Иначе не могу (Максютов) - страница 112


С чего это началось?

Он как-то проснулся рано утром и не мог понять, почему так неуютно на душе. Такое ощущение было тогда, когда он, опоздав с вахты на автобус, стоял на остановке глухой ночью, ожидая случайную машину, а кругом — тишина, лишь ветер толкается со всех сторон, словно пробуя его на устойчивость. Это не было страхом — смешно чего-либо бояться в поле. Просто хотелось, чтобы кто-то стоял рядом, курил, кашлял, ежился от ветра. Подобное настроение бывало и после очередного «номера» на работе. Наказание его не беспокоило, раздражала необходимость выслушивать чьи-то нотации. Неуютно становилось и после сожалеющих и насмешливых взглядов Любки.
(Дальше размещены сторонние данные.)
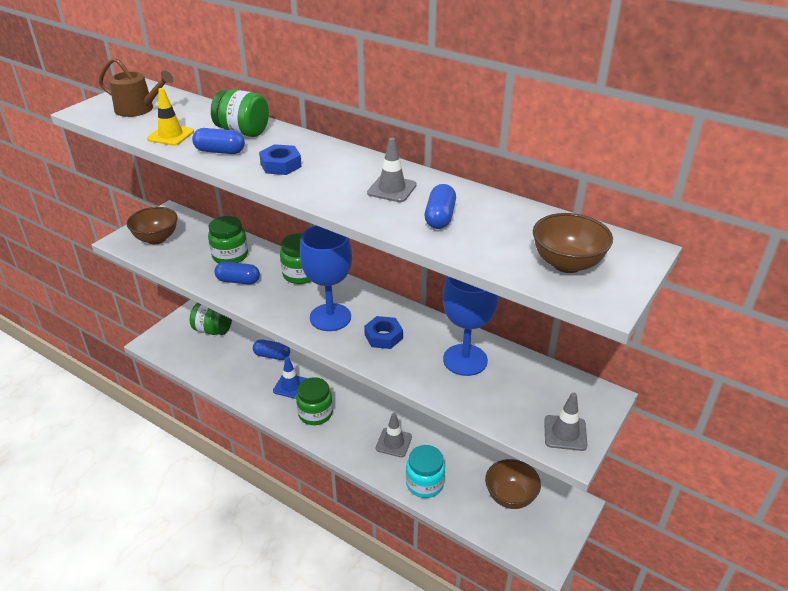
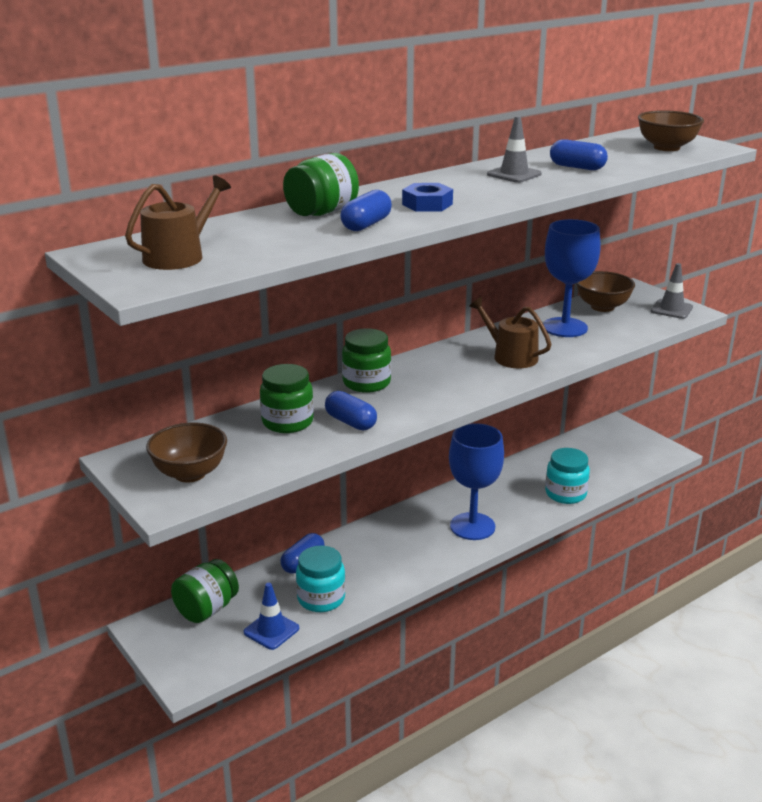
camera: 70 degrees left, 10 degrees down
yellow traffic cone [147,88,194,146] -> none
blue capsule [214,262,260,284] -> blue capsule turned 75 degrees counterclockwise [325,391,377,430]
blue traffic cone [273,357,307,399] -> blue traffic cone moved to [244,583,299,650]
green jar [296,377,333,425] -> none
blue goblet [300,225,352,331] -> blue goblet moved to [449,423,504,540]
blue nut [364,316,403,349] -> brown watering can [469,297,552,368]
grey traffic cone [376,413,412,457] -> none
brown bowl [485,459,541,509] -> brown bowl moved to [576,271,635,312]
none -> turquoise jar [296,546,346,612]

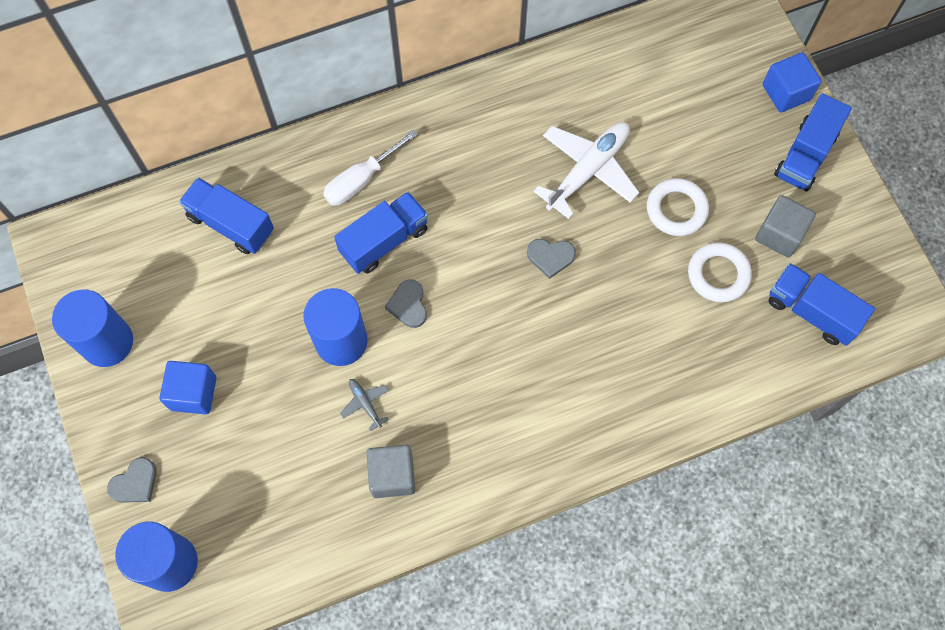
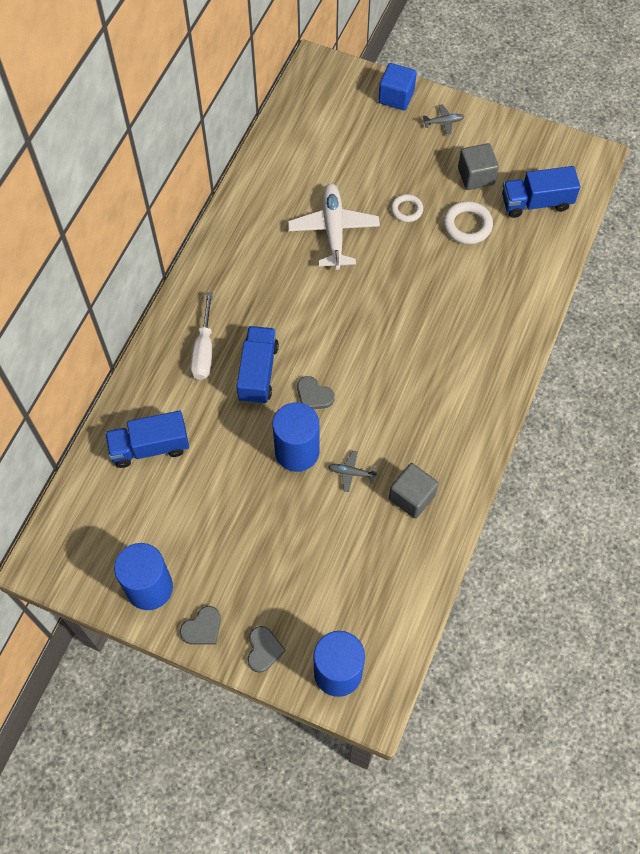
camera: 45 degrees left, 5 degrees down
blue cube [160,361,216,414] -> none
grey heart [527,239,576,279] -> grey heart moved to [180,606,221,645]
white ring [647,178,709,236] -> white ring [391,194,423,222], size x0.66
blue truck [774,93,852,191] -> grey plane [423,104,464,135]

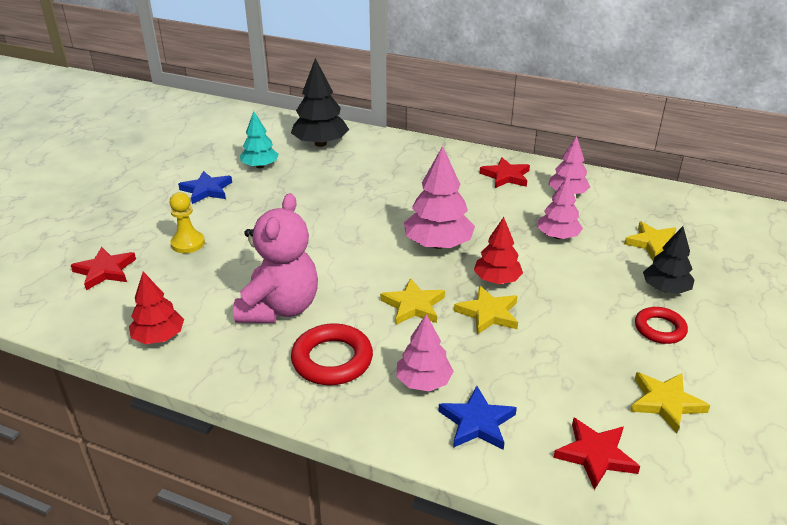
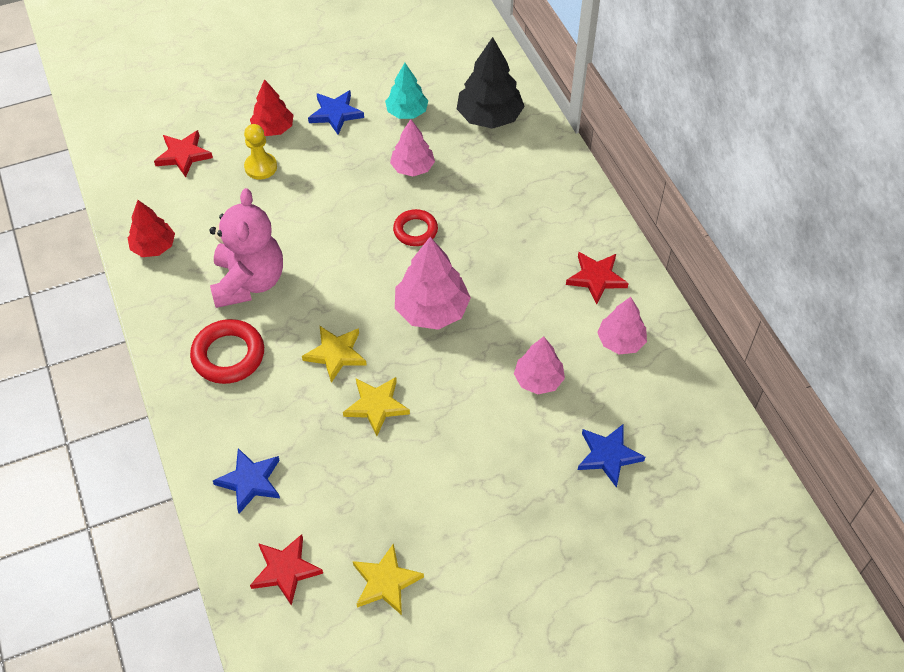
camera: 45 degrees right, 20 degrees up
pink teddy bear [234,193,318,323] -> pink teddy bear turned 60 degrees counterclockwise [210,188,283,308]
pink tree [396,314,454,391] -> pink tree moved to [390,119,435,176]
red tree [474,217,523,284] -> red tree moved to [250,79,294,136]
yellow star [624,222,676,261] -> blue star [578,424,645,488]
red ring [635,307,688,344] -> red ring moved to [393,209,438,246]
black tree [643,226,695,294] -> none

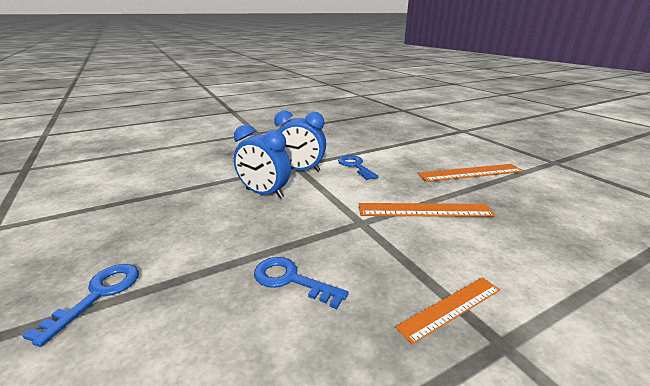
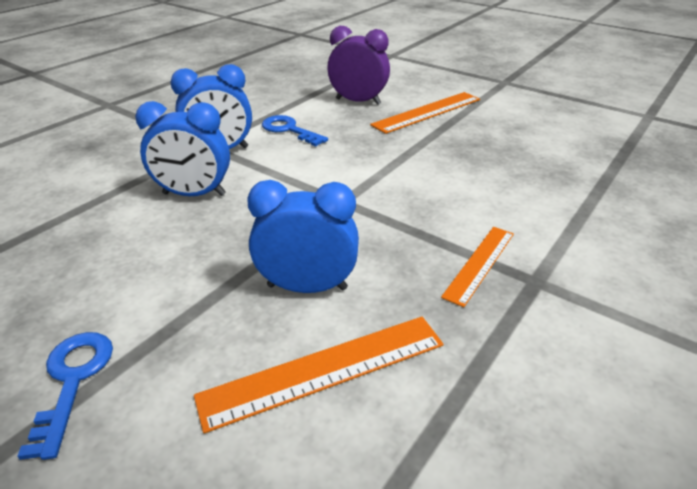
camera: 25 degrees left, 10 degrees up
blue key [254,257,349,309] -> blue clock [247,180,359,293]
orange ruler [359,203,496,217] -> orange ruler moved to [194,317,443,434]
none -> purple clock [327,26,390,105]

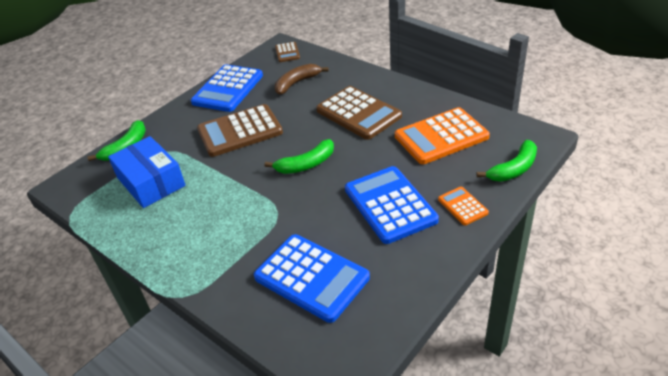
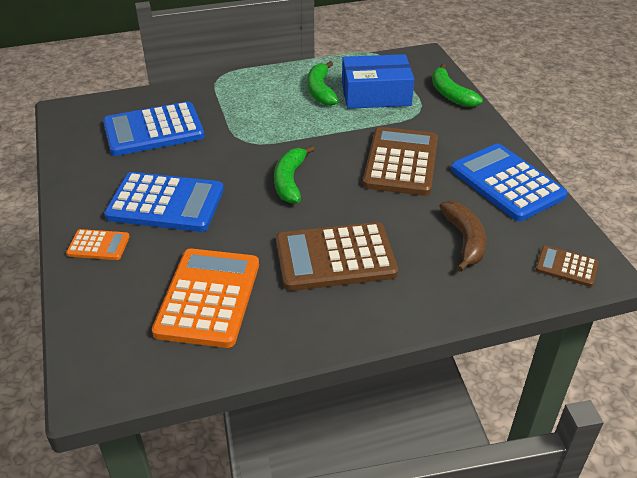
camera: 120 degrees right, 0 degrees up
green banana [476,140,537,182] -> green banana moved to [308,61,339,106]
И уж совсем не хотелось жить на свете после утомительных сентенций дяди, с упорством брюзги повторявшего одну и ту же фразу: «Я в твои годы…»

Но эта тоска, пришедшая к нему вместе со сном и не исчезнувшая по сей день, не давала ему покоя.

Одеваясь, чтобы ехать на вахту, он вдруг вспомнил. Вспомнил отчетливо, резко.

Он нес кусок линолеума, на нем жарко дышала сваренная картошка. Уже третий день он носил бригаде вареный картофель. А делалось все гениально просто: из трубы, выходившей со стены котельной, хлестал пар. Стоило закатить в нее несколько клубней — и через десять минут их можно было вынимать распаренные, призывно распахнувшие свои мундиры.

Он завернул за угол склада, споткнулся о скобу, чертыхнулся и… замер.

Сначала он не узнал человека. Но когда тот тряхнул снежно-белой головой, сомнений не осталось: Сафин. Из медного двухдюймового патрубка бежала тугая водяная струя, и Сафин, голый по пояс, купался в ней, громко крякая и отфыркиваясь. Но не это поразило Анатолия. Рядом, ссутулившись, держала под мышкой его одежду Настя Пастухова, и слезы катились по ее обветренному лицу. Она не вытирала их, и они скатывались по подбородку, добирались до шеи…

— Хватит, Настя, — продолжая плескаться, уговаривал ее Сафин. — Ты, ей-богу, как ребенок. В госпитале не насмотрелась?

— Да что ж с тобой сделали, Галим!.. — приговаривала Настя. — Господи, будь моя воля, я бы…

И тут Анатолий понял… У Сафина не было кожи. Было непонятное, страшное, с бело-розовыми пятнами, потеками, углублениями, жгутами. Левое предплечье казалось необычно тонким. Так и есть — часть предплечья была вырвана. Анатолий попятился, выронил картофель и пошел, не разбирая дороги, оглушенный увиденным.

Вот почему Галим-ага никогда не раздевался в жару, не купался в озерце рядом с участком, сколько его ни уговаривали. Вот почему его ни разу не видели в общей душевой!